*EXTRAIT DU TEXTE:*
------------------------------------

Faire preuve d’ignorance sur un sujet aussi crucial me sidère. Pour info, la marque Coca-cola (un des éléments de sa valeur immatérielle) constitue 70 % de la valeur totale de l’entreprise (l’ensemble des actifs financiers et non financiers compris) – source : l’Observatoire de l’Immatériel -. C’est un excellent levier de scalabilité et de répétabilité pour les startups, soit dit en passant, donc une source de valeur financière importante. Maintenant, si vous vous proposez de faire sans dans un monde où elle est de plus en plus prépondérante, ne vous gênez pas.
La culture de marque n’existe pas par génération spontanée, elle n’est pas le fruit de l’imagination de communicants-charlatans qui lui donne naissance par magie, à partir de rien. Cette fausse impression vient de l’analyse de personnes extérieures aux grosses boîtes, occidentales pour la plupart ; les services de communication et de marketing des entités en question (organisations sociales, publiques ou privées) ne lancent pas leurs campagnes en fonction de leurs objectifs, quelque chose d’autre entre en ligne de compte, quelque chose fondé sur la mission, la vision, les traditions et l’histoire de l’organisation.
La culture est le « quelque chose » auquel l’on ne pense pas forcément, qui fait in’ et superficiel dans la plupart des cas (quand elle existe), parce que construite de toutes pièces sur rien ; qui existe souvent sans être formalisé, donc qui ne peut être transmise à la cible. Une poignée d’organisations et d’individus en a percé tous les secrets, elle domine son marché. Il s’agit d’une carte maîtresse dans la perception que se fait le monde de vous, un gage de fiabilité, d’authenticité et d’expertise, il importe de la déterminer de façon précise. Le 21 e siècle, en mettant l’accent sur la surconsommation, en poussant plus avant le capitalisme, a exacerbé la quête du sens et de la singularité. Comme l’a si bien dit une amie,
On consomme la marque, pas le produit. – Gretta N’Goteni
Que vous en ayez conscience ou pas, votre culture peut vous tuer. Ou vous permettre de dominer votre marché. Je parle de vous en tant qu’organisation, que vous soyez une association ou une startup. Ou un cabinet d’avocats. Ou une boucherie. Vous avez compris. Une culture organisationnelle forte, incarnée par chacun des individus qui forment la structure donne envie. De la rejoindre, de faire partie de l’aventure, … De nouer un lien avec elle, peu importe comment. Si en plus elle est formalisée et transmise correctement… C’est une merveille. Elle rend addicts à ses produits, qui ne sont plus des produits mais le fruit d’une histoire (storytelling), qui résultent d’une démarche, qui créent un lien émotionnel fort avec votre cible. C’est le secret de ces entreprises et de ces personnes qui vous attirent comme des aimants, sans que vous sachiez pourquoi.

------------------------------------

*DOCUMENTS D'ÉTUDE:*
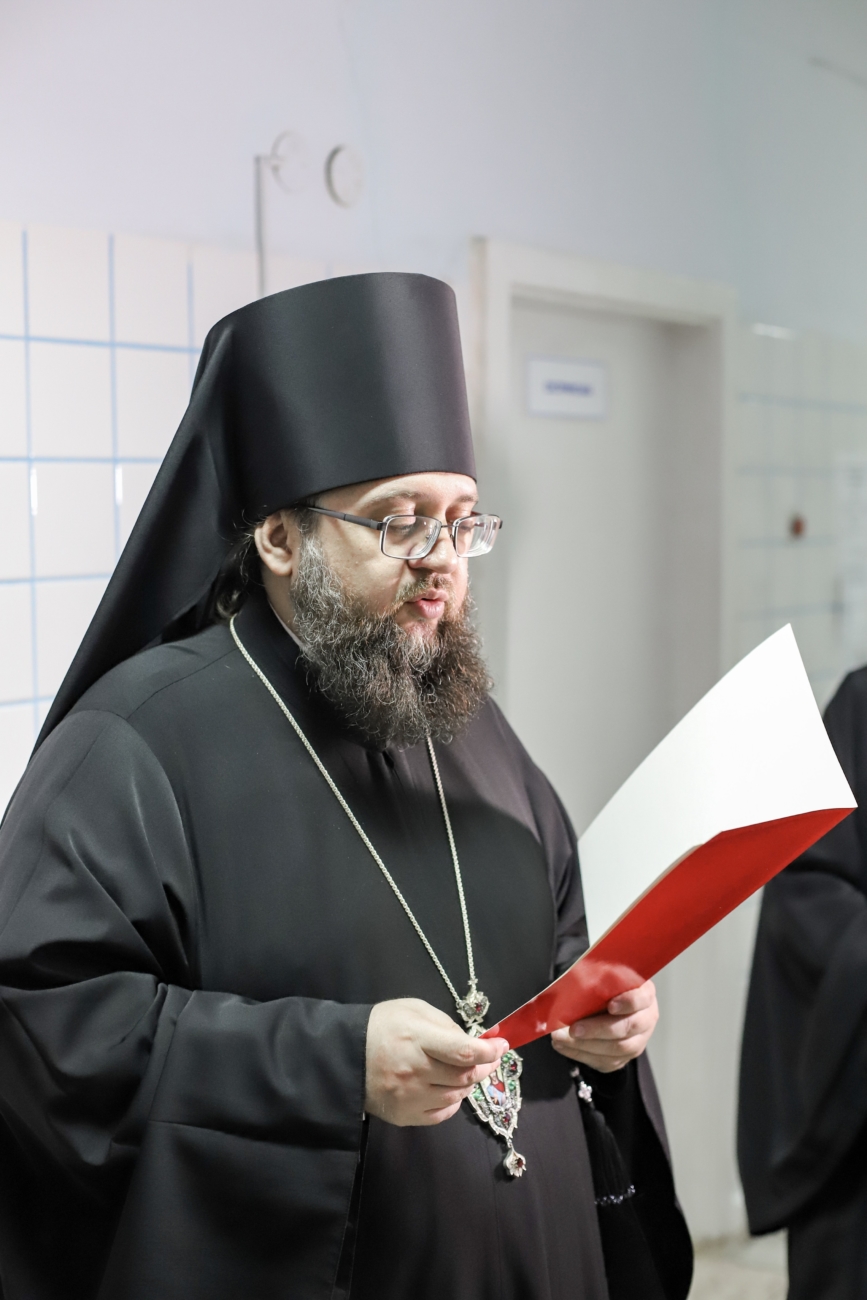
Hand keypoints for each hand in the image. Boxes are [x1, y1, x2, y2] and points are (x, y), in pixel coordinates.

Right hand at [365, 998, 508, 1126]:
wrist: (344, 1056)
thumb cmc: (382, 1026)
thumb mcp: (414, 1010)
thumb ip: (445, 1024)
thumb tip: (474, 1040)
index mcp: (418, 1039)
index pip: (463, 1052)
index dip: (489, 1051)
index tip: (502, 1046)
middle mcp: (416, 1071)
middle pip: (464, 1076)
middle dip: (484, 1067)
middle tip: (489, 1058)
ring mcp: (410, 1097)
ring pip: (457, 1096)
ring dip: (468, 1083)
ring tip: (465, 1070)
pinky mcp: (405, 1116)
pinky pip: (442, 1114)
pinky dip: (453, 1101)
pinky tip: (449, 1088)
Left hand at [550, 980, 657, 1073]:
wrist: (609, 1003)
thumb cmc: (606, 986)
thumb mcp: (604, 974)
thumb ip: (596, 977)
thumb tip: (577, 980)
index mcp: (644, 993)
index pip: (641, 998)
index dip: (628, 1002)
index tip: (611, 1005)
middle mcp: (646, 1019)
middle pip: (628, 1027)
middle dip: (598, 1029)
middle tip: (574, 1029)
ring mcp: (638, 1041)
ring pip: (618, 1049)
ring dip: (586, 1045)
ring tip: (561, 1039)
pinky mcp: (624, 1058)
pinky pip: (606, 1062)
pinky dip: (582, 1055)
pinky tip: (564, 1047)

------------------------------------

*TRAVAIL DEMANDÉ:*
• a. Dans le texte sur la culture de marque, recopiez mot pour mot le passage allant de « Faire preuve d’ignorance » jusqu'à « vous gênez pas. ».
• b. D'après le texte sur la culture de marque, quelle part de la valeur totale de l'entreprise la marque Coca-Cola constitue-t-elle ?
• c. Relevez, s'il vous plaît, tout ce sur quoi est fondé, selon le texte sur la culture de marque, le « quelque chose d'autre » qui entre en ligne de compte dans les campagnes des organisations.

*CORRIGÉ PAR TÂCHE:*
• a.
Faire preuve d’ignorance sur un sujet aussi crucial me sidère. Pour info, la marque Coca-cola (un des éléments de sa valeur immatérielle) constitue 70 % de la valeur totale de l’entreprise (l’ensemble des actifs financiers et non financiers compris) – source : l’Observatoire de l’Immatériel -. C’est un excellent levier de scalabilité et de répétabilité pour les startups, soit dit en passant, donc une source de valeur financière importante. Maintenant, si vous vous proposez de faire sans dans un monde où elle est de plus en plus prépondérante, ne vous gênez pas.

• b. 70 % de la valeur totale de l'entreprise.

• c.
- la mission
- la vision
- les traditions
- l'histoire de l'organisation